Abstract

This defines a method of hard forking while maintaining the exact functionality of existing account by allowing multiple versions of the virtual machines to execute in the same block. This is also useful to define future account state structures when we introduce the on-chain WebAssembly virtual machine.

Motivation

When EIP150 was activated on Ethereum Classic, it was critised that it changes the behaviour of many existing smart contracts on the blockchain, and made several ones unusable. The same thing will also happen in the future if we decided to add some of the Byzantium hard forks to Ethereum Classic.

Take the REVERT opcode as an example. Currently there’re already many contracts on the Ethereum Classic blockchain with the REVERT opcode. This opcode is now considered invalid. When EVM executes to REVERT, it will treat it as an invalid opcode, consume all the gases, and return an error. However, when we hard fork to define the actual REVERT, existing users would suddenly find that the behavior of their existing contract would have changed – instead of consuming all gases, it will now only consume less than the given gas limit and return. Several on-chain contract might rely on the old behavior for some of their functionality. Besides, if a dapp developer does not follow the hard fork, he or she will suddenly find that the dapp might suddenly break because the existing method to detect whether a contract execution succeeds or not does not work any more.

One of the important mission of blockchain is to “become your own bank”. In Bitcoin, that means once a transaction is executed, the fund will always be controlled by the receiver unless he or she sends it out again. In Ethereum, an additional important property is that, once a smart contract is deployed, it should always execute in the original expected manner. As a result, it is important to have a way to maintain compatibility of existing contracts and at the same time easily add new protocol features.

Note that this specification might not apply to all hard forks. We have emergency hard forks in the past due to network attacks. Whether they should maintain existing account compatibility should be evaluated in individual basis. If the attack can only be executed once against some particular contracts, then the scheme defined here might still be applicable. Otherwise, having a plain emergency hard fork might still be a good idea.

Specification

Account State

After the first hard fork using this scheme, the account state stored in the world state trie is changed to become a five-item RLP encoding: nonce, balance, storageRoot, codeHash and version. The version field defines that when a contract call transaction or CALL opcode is executed against this contract, which version of the virtual machine should be used. Four-item RLP encoding account state are considered to have the version 0.

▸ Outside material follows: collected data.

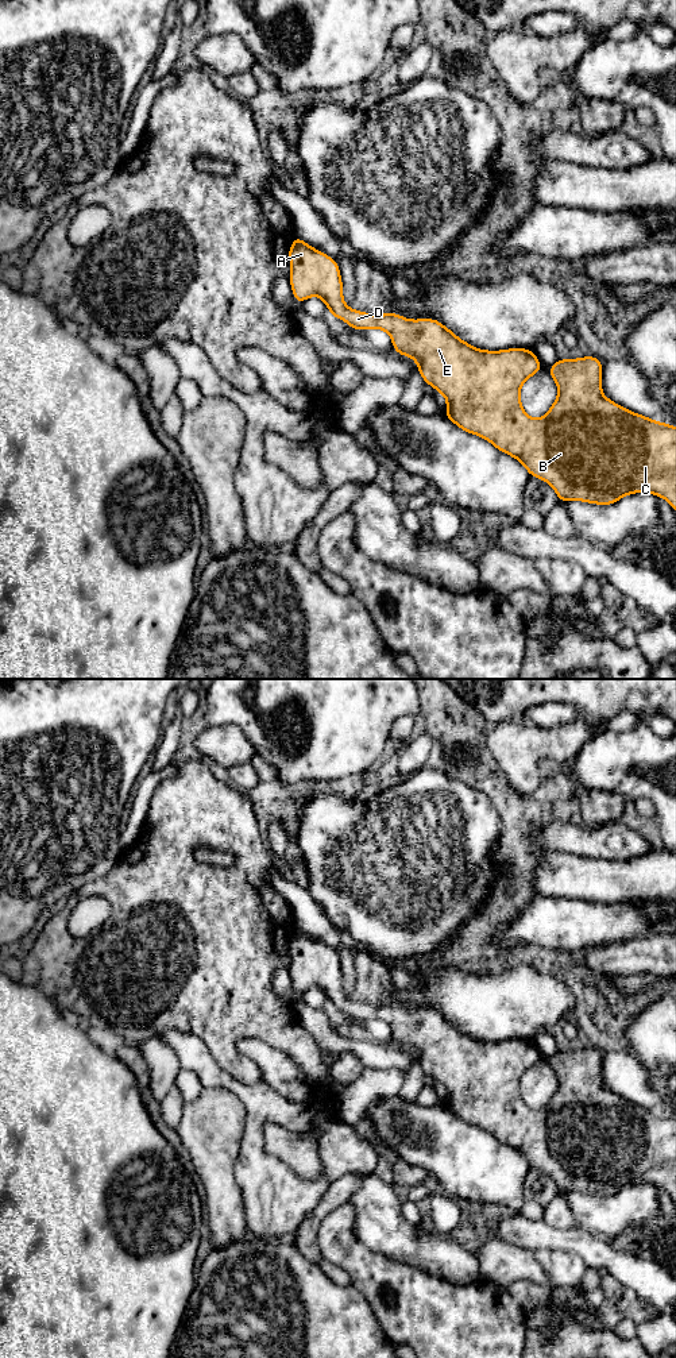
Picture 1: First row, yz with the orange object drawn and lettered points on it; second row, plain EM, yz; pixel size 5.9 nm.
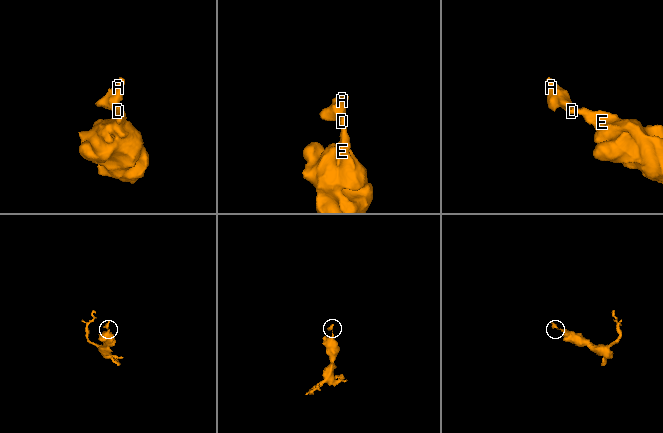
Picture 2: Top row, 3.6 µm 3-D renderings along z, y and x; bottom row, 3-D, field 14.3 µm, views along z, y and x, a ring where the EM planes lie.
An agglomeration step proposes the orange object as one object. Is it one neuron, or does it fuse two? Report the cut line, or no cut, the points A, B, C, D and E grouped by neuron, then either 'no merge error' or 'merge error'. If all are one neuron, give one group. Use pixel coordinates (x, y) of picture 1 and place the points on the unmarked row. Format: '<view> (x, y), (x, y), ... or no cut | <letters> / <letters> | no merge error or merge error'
no cut | A B C D E | no merge error

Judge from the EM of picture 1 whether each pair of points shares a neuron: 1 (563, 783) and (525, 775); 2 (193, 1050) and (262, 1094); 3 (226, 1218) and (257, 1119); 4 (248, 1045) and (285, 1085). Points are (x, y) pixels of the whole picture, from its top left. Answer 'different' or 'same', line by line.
1: different
2: same
3: different
4: same

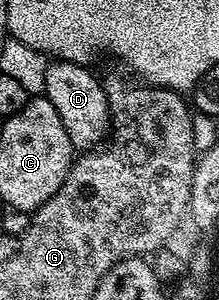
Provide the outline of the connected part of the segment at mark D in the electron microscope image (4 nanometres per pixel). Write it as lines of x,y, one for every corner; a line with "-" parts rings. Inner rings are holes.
54,59
46,70
44,99
49,100
51,106
55,106
55,110
59,113
59,118
67,130
67,138
71,140
74,149
77,150
100,145
111,132
109,99
105,93
105,85
100,79
97,81
88,72
89,70
84,64
58,59

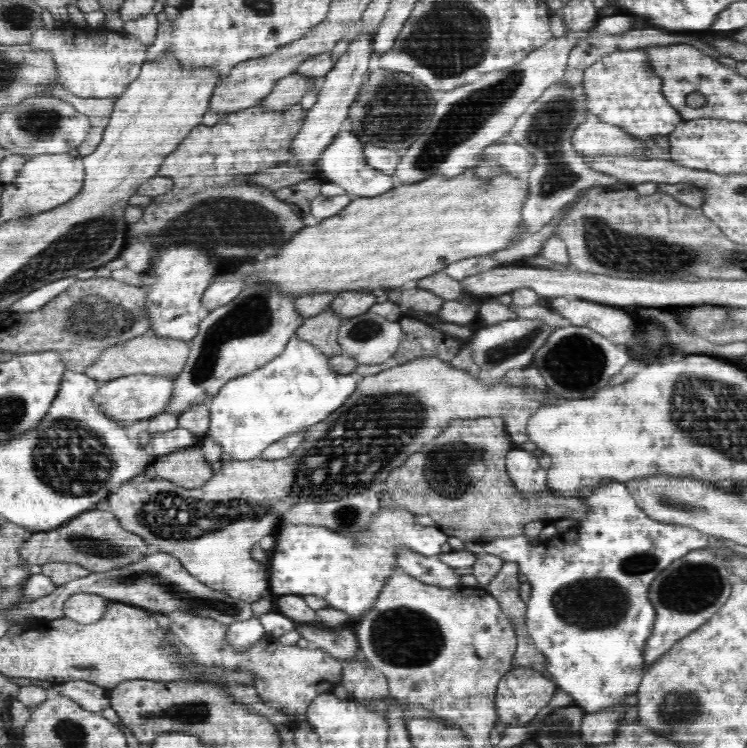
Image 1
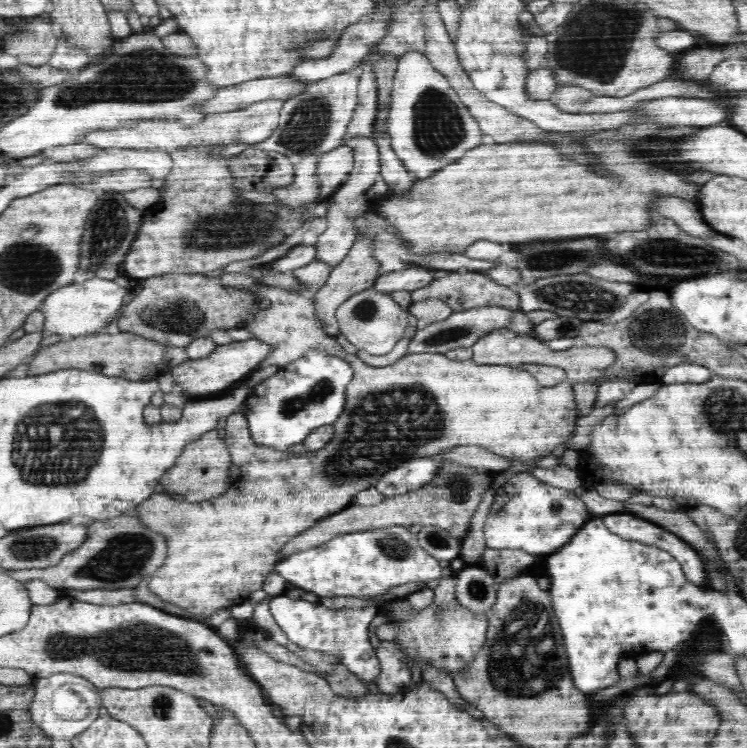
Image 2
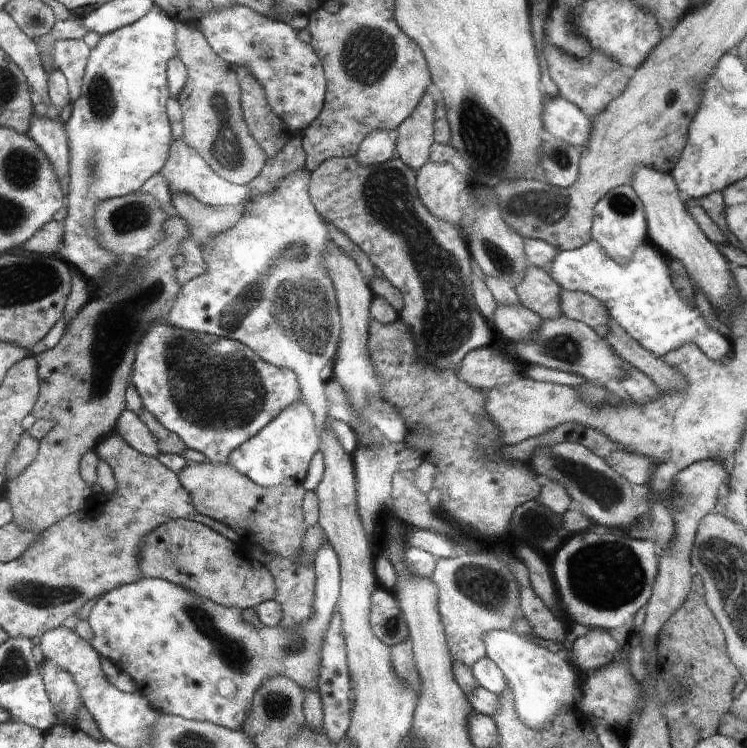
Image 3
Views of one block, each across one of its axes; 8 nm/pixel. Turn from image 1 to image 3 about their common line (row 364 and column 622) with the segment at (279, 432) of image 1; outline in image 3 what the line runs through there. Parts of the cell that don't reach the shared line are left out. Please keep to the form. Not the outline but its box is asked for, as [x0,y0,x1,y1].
[549,239,729,361]

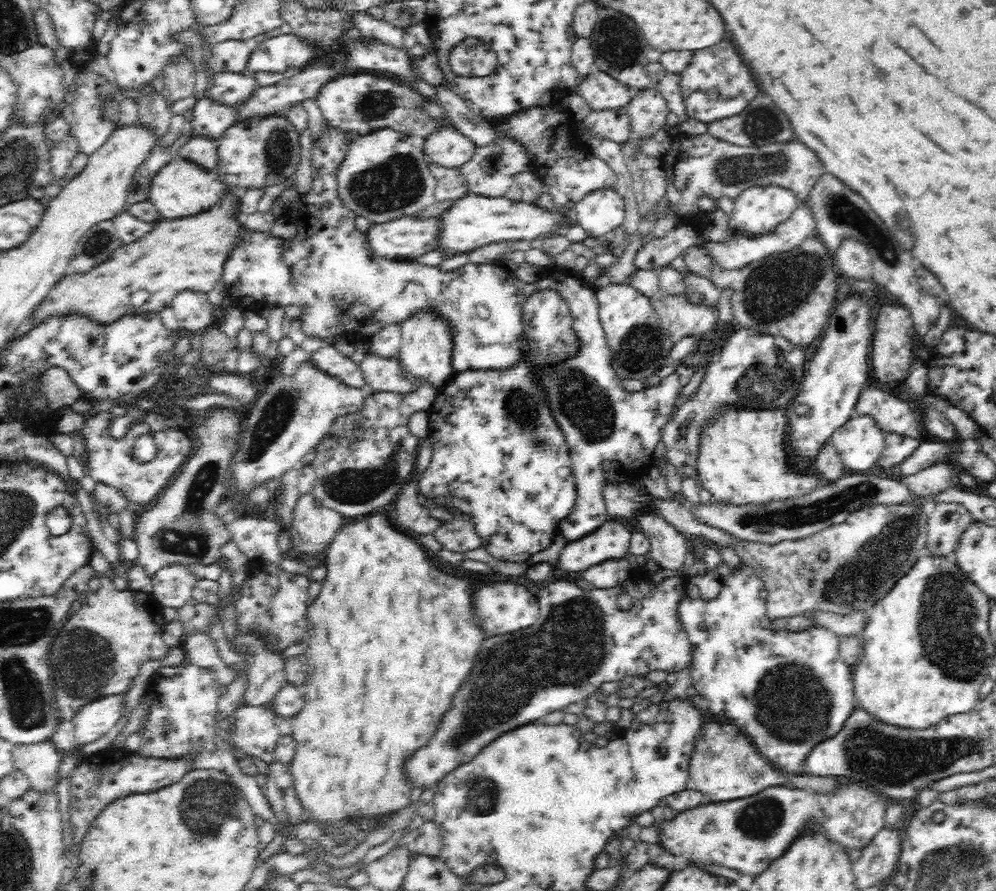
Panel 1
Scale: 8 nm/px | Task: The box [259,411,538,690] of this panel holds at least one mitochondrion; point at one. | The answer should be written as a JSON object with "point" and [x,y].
{"point":[353,486]}

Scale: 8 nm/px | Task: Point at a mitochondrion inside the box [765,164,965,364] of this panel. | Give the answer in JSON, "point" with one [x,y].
{"point":[838,208]}

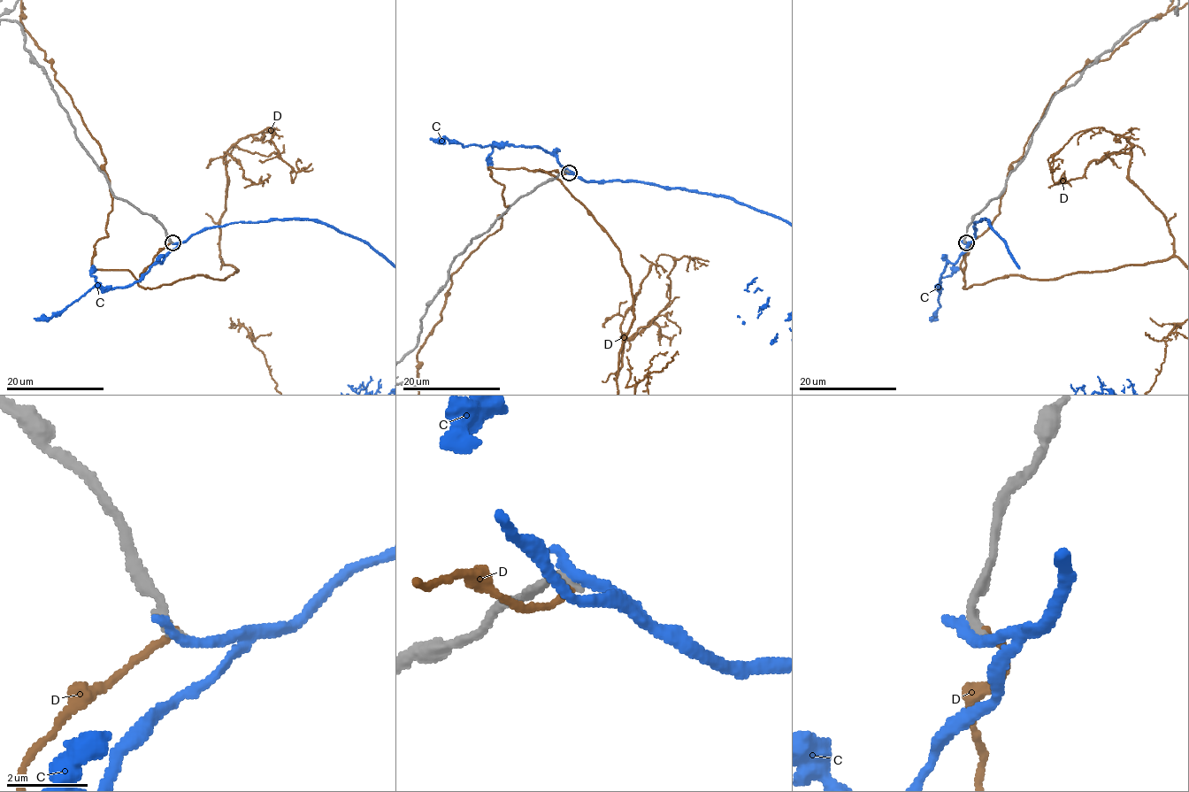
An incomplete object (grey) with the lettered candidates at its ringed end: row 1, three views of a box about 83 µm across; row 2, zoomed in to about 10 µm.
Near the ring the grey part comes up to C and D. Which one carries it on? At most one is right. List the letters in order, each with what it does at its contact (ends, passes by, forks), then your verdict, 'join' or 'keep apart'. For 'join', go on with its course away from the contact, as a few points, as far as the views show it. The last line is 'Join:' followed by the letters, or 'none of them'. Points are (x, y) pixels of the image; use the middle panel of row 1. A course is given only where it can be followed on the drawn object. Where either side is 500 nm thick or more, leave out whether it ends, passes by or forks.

CREATE opcode and the contract creation transaction, however, would only deploy contracts of the newest version.

The behavior of CALLCODE and DELEGATECALL are not affected by the hard fork – they would fetch the contract code (even if the contract is deployed in a newer version) and still use the virtual machine version defined in the current contract (or in the case of within the input of contract creation transaction or CREATE opcode, the newest virtual machine version) to execute the code.

There is no versioning for precompiled contracts. Once hard fork, they’re available for both old and new accounts.

Handle Receipts

For simplicity, transaction receipts are always of the newest format, but they should maintain compatibility by either having a default value or allowing null value for newly defined fields. In this way, virtual machines executed in older versions would not need to deal with the new fields in receipts.

Example

Consider we would like to have the REVERT opcode hard fork in Ethereum Classic using this scheme. After the hard fork, we have:

  • Existing accounts are still of four-item RLP encoding. When a transaction has to field pointing to them, they’re executed using version 0 of EVM. REVERT is the same as INVALID and consumes all the gases.
  • A new contract creation transaction is executed using version 1 virtual machine, and would only create version 1 account on the blockchain. When executing them, it uses version 1 of EVM and REVERT uses the new behavior.
  • When a version 0 account issues a CALL to version 1 account, sub-execution of the version 1 account uses the version 1 virtual machine.
  • When a version 1 account issues a CALL to version 0 account, sub-execution of the version 0 account uses the version 0 vritual machine.
  • When a version 0 account issues a CREATE, it always uses the newest version of the virtual machine, so it only creates version 1 new accounts.

Discussions

Performance

Currently nearly all full node implementations uses config parameters to decide which virtual machine version to use. Switching vitual machine version is simply an operation that changes a pointer using a different set of config parameters. As a result, this scheme has nearly zero impact to performance.

Smart Contract Boundary and Formal Verification

Many current efforts are on-going for getting smart contracts formally verified. However, for any hard fork that introduces new opcodes or change behaviors of existing opcodes would break the verification of an existing contract has previously be formally verified. Using the scheme described here, we define the boundary of how a smart contract interacts with the blockchain and it might help the formal verification efforts:

  • A smart contract has only immutable access to information of blockchain account balances and codes.
  • A smart contract has only immutable access of block information.
  • A smart contract or a contract creation transaction can modify only its own storage and codes.
  • A smart contract can only interact with the blockchain in a mutable way using CALL or CREATE.

WebAssembly

This scheme can also be helpful when we deploy on-chain WebAssembly virtual machine. In that case, WASM contracts and EVM contracts can co-exist and the execution boundary and interaction model are clearly defined as above.